Have you ever had an amazing creative surge where you have been going a million miles a minute for days and days. The words just flowed and the juices were plentiful, and then suddenly as quickly as it started, been so stuck you feel as if you just woke up one day to find youself smack in the middle of fast drying wet cement, as you sit there looking at a blank screen?
I think that my being stuck is parallel to my life as I am currently living it. I can’t seem to move my foot and get out and yet I have finally realized that I am only hurting myself by staying stuck. I was told recently that I would know when I was done. “You will only be done when you are done.” WHAT DOES THAT MEAN? How do I know when I am done?
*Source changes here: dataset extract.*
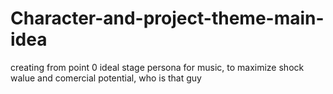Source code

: # Character-and-project-theme-main-idea
creating from point 0 ideal stage persona for music, to maximize shock walue and comercial potential, who is that guy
For me who is all about closure, that explanation just is too abstract. I need a picture. One that has no coloring outside of the lines because lately, in my world, the colors have been outside of the lines. And you know what? It doesn’t feel good anymore.
Where I once did not want to live in a black and white world & needed shades of gray to explain away my pain. I now am beginning to crave the structure of a more controlled world. The secrets and fantasy, the thrill of the unknown, what could have been or what could possibly be are now not so exciting anymore. In fact, t
they are downright exhausting.
I don’t want the ending to be abrupt or in anger. I want it to have a sweet twist, I want it to all be okay for everybody. I want to find the words to know that I am done and my story can find it’s way to the last page in a way that will touch hearts for years to come. A book is only as good as it’s ending; as is life.